Synthetic strategies to isolate molecular complexes of lanthanides, other than cerium, in the +4 oxidation state remain elusive, with only four complexes of Tb(IV) isolated so far. Herein, we present a new approach for the stabilization of Tb(IV) using a siloxide tripodal trianionic ligand, which allows the control of unwanted ligand rearrangements, while tuning the Ln(III)/Ln(IV) redox-couple. The Ln(III) complexes, [Ln^III((OSiPh₂Ar)₃-arene)(THF)₃] (1-Ln^Ph) and [K(toluene){Ln^III((OSiPh₂Ar)₃-arene)(OSiPh₃)}] (2-Ln^Ph) (Ln = Ce, Tb, Pr), of the (HOSiPh₂Ar)₃-arene ligand were prepared.
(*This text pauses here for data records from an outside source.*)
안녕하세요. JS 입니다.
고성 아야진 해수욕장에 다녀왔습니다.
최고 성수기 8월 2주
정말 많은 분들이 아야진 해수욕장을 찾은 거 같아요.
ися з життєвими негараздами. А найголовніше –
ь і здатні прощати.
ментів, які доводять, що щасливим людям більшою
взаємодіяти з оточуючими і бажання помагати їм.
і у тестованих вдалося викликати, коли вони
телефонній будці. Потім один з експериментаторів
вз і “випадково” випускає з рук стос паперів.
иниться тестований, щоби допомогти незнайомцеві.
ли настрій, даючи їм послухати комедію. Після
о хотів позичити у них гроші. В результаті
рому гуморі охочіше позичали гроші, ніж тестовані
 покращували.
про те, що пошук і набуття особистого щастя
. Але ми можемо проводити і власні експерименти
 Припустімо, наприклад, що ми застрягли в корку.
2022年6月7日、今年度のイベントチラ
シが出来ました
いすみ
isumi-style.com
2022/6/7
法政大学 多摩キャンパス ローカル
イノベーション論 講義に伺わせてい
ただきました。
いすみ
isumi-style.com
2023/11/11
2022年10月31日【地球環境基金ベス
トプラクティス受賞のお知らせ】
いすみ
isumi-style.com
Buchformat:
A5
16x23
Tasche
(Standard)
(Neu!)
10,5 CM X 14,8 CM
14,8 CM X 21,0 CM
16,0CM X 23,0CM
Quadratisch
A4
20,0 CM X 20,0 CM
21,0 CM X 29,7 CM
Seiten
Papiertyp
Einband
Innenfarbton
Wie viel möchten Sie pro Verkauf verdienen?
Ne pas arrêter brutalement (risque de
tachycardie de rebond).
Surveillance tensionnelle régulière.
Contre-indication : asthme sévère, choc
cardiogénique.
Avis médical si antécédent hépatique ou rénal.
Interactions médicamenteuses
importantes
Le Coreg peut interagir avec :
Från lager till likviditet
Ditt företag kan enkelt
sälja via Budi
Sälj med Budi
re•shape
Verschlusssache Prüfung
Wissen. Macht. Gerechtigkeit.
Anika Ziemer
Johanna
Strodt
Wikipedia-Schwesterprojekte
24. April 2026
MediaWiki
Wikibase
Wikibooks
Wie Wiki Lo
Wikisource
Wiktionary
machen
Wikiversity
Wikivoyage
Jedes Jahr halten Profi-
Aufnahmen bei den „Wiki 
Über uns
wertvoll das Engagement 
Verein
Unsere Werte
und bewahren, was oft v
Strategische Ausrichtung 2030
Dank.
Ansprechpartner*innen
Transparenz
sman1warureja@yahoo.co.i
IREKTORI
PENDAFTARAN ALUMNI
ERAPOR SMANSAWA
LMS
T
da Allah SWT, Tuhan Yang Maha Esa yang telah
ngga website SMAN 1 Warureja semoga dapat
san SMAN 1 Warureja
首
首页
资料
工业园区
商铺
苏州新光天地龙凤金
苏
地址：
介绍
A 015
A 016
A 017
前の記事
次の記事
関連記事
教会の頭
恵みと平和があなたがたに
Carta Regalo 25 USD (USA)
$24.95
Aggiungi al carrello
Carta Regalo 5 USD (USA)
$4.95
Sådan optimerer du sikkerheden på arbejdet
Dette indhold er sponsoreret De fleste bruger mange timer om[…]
The redox properties of these complexes were compared to those of the Ln(III) analogue complexes, [Ln^III((OSi(O^tBu)₂Ar)₃-arene)(THF)] (1-Ln^OtBu) and [K(THF)₆][Ln^III((OSi(O^tBu)₂Ar)₃-arene)(OSiPh₃)] (2-Ln^OtBu) (Ln = Ce, Tb), of the less electron-donating siloxide trianionic ligand, (HOSi(O^tBu)₂Ar)₃-arene. The cyclic voltammetry studies showed a cathodic shift in the oxidation potential for the cerium and terbium complexes of the more electron-donating phenyl substituted scaffold (1-Ln^Ph) compared to those of the tert-butoxy (1-Ln^OtBu) ligand. Furthermore, the addition of the –OSiPh₃ ligand further shifts the potential cathodically, making the Ln(IV) ion even more accessible. Notably, the Ce(IV) complexes, [Ce^IV((OSi(O^tBu)₂Ar)₃-arene)(OSiPh₃)] (3-Ce^OtBu) and [Ce^IV((OSiPh₂Ar)₃-arene)(OSiPh₃)(THF)₂] (3-Ce^Ph), were prepared by chemical oxidation of the Ce(III) analogues. Chemical oxidation of the Tb(III) and Pr(III) complexes (2-Ln^Ph) was also possible, in which the Tb(IV) complex, [Tb^IV((OSiPh₂Ar)₃-arene)(OSiPh₃)(MeCN)₂] (3-Tb^Ph), was isolated and crystallographically characterized, yielding the first example of a Tb(IV) supported by a polydentate ligand. The versatility and robustness of these siloxide arene-anchored platforms will allow further development in the isolation of more oxidizing Ln(IV) ions, widening the breadth of high-valent Ln chemistry.